--- START ---

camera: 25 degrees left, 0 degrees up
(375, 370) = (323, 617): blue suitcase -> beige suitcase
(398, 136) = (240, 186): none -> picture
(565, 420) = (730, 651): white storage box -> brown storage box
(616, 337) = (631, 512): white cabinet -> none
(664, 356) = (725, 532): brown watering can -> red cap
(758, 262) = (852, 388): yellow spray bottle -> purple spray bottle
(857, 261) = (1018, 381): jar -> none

--- END ---
--- START ---

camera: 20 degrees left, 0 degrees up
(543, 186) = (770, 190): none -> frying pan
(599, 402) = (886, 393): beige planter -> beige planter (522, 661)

--- END ---

[ACTION ITEM] Reproduce verbatim the lines above, from the line with "(543, 186) = (770, 190): none -> frying pan" through the line with "(599, 402) = (886, 393): beige".

[EXERCISE SOLUTION]
(543, 186) = (770, 190): none -> frying pan
(599, 402) = (886, 393): beige planter -> beige planter (522, 661)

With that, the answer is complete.